(TASK DIRECTIONS): Whenever the string "Firings" turns up in a line of the data below, copy that line.

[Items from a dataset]
>>>>>
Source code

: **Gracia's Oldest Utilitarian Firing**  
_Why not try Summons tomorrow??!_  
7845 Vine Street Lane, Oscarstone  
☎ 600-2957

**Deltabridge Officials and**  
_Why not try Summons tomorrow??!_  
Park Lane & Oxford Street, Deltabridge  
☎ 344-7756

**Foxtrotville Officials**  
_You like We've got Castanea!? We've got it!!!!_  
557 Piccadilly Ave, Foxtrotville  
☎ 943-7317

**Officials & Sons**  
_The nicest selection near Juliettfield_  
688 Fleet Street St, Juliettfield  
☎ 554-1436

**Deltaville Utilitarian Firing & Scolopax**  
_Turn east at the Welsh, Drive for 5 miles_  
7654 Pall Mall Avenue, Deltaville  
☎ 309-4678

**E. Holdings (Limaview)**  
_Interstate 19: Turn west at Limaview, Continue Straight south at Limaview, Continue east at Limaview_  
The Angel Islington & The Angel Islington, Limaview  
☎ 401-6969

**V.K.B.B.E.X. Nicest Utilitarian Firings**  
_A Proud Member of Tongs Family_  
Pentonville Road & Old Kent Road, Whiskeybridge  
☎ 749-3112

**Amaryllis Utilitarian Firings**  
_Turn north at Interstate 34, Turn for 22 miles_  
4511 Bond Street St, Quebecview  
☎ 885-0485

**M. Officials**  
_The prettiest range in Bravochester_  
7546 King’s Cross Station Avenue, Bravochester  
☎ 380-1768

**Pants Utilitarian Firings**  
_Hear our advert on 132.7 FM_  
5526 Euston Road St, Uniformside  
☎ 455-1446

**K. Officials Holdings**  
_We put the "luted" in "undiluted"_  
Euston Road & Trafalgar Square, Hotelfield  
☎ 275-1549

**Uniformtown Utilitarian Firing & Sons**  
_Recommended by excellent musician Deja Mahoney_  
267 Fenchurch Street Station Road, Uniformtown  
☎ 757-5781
<<<<<
(RESPONSE AREA):
**V.K.B.B.E.X. Nicest Utilitarian Firings**  
**Amaryllis Utilitarian Firings**  
**Pants Utilitarian Firings**  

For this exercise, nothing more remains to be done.